Imagina:  / Abrir el silencio / y escondernos ahí / por varios siglos. (p. 56).

 

Y quizá el más representativo:

 

“Cuando nadie aceche”

 

A Beatriz

 

Desenfúndate de tu miedo, colócate en el centro de / las horas y no temas al desarrollo de tu síntesis. Es posible / que ahora cuando tratamos de definir lo indescifrable / logremos persuadirnos y volver a mirarnos sin temor; / pero si te detienes ahí donde piensas, no lograrás desenterrar mi ancho pachuelo, prolongación de despechos / en tardes de lluvias. /

 Tócame con tus alas cuando deambules por la ciudad / lanzando dentelladas a los duendes nocturnos. Acecha / mis pasos como todos y prepara tus gritos para hundirlos / en mi sangre. No olvides que la ciudad desde su centro / amenaza a los que saltan buscando prolongar su vuelo. /

¿Qué sabe el tiempo de los que esperan? /

¿Qué sabes tú del hambre y de mi frío? /

 Posiblemente yo muera una tarde, no en París como / Vallejo, pero sí con lluvia y la tristeza de haberte visto / regresar desde el círculo sin haber adivinado el porqué de mis pasos. (p. 50).

Mientras que Danny Valdiviezo se nos antoja ultrafatalista. Cada uno de sus relatos, publicados en La Rockola de la Muerte del bar de la avenida Las Ferias (Valencia, Carabobo), acaba con la vida de todos sus personajes.

 

Pon un vellón a la vellonera

 

El hecho innegable de que Julio Jaramillo es el rey de las rockolas les da a los ecuatorianos altos quilates de credibilidad en el tema, por su seguimiento, aporte y tradición. Es así como tomamos la expresión de un rockolero de esa nación sureña, Máximo Escaleras, quien afirma que ese movimiento del lamento rockolero es “la expresión del sentimiento popular, porque con ella se cuentan historias de amor y despecho”, y aunque hay quienes sufren y se desviven por ello, las historias cotidianas y la música le sazonan, a su manera, la vida.

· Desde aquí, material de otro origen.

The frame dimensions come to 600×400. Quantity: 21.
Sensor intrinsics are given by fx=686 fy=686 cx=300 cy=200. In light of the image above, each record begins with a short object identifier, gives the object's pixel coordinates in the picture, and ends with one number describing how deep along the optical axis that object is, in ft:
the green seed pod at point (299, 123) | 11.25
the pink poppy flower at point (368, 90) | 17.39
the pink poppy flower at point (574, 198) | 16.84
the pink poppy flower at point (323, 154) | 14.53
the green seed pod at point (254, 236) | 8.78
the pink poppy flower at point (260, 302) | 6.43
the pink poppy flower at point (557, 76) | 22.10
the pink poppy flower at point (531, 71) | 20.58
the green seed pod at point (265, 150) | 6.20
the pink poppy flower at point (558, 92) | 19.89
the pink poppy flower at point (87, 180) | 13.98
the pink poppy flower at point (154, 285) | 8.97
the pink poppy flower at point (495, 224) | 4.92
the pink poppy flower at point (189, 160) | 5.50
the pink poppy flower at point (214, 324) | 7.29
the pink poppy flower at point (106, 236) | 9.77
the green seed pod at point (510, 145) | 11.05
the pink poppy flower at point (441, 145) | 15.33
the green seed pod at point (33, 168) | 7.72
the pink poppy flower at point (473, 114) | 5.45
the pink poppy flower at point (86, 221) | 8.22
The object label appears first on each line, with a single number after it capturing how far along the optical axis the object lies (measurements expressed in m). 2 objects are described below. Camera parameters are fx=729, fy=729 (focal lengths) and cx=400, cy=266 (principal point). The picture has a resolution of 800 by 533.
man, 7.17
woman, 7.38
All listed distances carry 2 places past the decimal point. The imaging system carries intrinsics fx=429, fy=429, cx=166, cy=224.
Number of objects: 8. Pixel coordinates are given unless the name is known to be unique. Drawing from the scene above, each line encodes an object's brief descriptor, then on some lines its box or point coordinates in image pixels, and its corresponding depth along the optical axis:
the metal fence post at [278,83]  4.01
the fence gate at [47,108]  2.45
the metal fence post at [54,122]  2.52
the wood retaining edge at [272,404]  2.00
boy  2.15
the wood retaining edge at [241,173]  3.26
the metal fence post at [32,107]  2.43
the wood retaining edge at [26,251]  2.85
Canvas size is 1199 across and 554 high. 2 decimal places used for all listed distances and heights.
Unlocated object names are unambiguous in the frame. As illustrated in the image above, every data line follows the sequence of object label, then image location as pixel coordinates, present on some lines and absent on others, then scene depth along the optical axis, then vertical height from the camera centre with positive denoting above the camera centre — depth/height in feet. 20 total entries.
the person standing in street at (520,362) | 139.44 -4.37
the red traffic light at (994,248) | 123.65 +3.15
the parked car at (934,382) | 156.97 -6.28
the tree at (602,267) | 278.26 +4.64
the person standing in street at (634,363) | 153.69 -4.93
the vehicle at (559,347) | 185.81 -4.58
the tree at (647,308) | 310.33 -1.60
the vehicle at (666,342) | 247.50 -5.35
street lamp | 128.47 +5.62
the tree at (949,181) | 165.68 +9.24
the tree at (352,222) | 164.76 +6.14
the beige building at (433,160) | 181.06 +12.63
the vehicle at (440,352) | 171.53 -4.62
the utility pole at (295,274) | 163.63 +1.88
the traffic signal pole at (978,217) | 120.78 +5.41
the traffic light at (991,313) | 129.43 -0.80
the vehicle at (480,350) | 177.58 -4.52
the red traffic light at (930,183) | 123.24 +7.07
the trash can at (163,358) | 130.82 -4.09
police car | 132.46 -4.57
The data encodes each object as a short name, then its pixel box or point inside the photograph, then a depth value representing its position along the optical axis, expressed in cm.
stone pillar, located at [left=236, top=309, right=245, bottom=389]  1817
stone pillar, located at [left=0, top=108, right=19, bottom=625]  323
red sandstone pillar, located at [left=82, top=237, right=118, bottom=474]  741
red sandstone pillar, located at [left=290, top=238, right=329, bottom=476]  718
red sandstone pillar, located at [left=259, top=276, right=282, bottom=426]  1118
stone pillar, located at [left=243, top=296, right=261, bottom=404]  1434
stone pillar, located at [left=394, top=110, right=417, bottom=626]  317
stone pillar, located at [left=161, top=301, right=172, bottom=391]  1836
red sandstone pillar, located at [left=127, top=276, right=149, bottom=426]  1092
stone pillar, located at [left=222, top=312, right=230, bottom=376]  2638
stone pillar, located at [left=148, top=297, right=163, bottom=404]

Por eso, en un sentido menos entreguista –aunque en solidaridad con los despechados–, decidimos buscarle otro significado al aleccionador ambiente rockolero. Se trata de oír sus canciones, comprender las celebraciones y los sufrimientos de los fracasados, quienes se entregan a la curda, aspecto que compartimos para hallarle sentido a la vida, levantarse y seguir.

Por eso, recomendamos la magistral pieza Disco bailable, de los Hermanos Lebrón: “Ponle un vellón [moneda de cinco centavos] a la vellonera [nombre de la rockola en las Antillas], / compay, que quiero oír, / un periódico de ayer, linda mujer, salsa y control, / y así se compone un son”.

Lo trágico del asunto es que tanto las rockolas como los bares donde funcionaban, por la inseguridad y el costo de la vida, están realmente en peligro de extinción, aunque los despechados y las soledades sigan cada día más vigentes.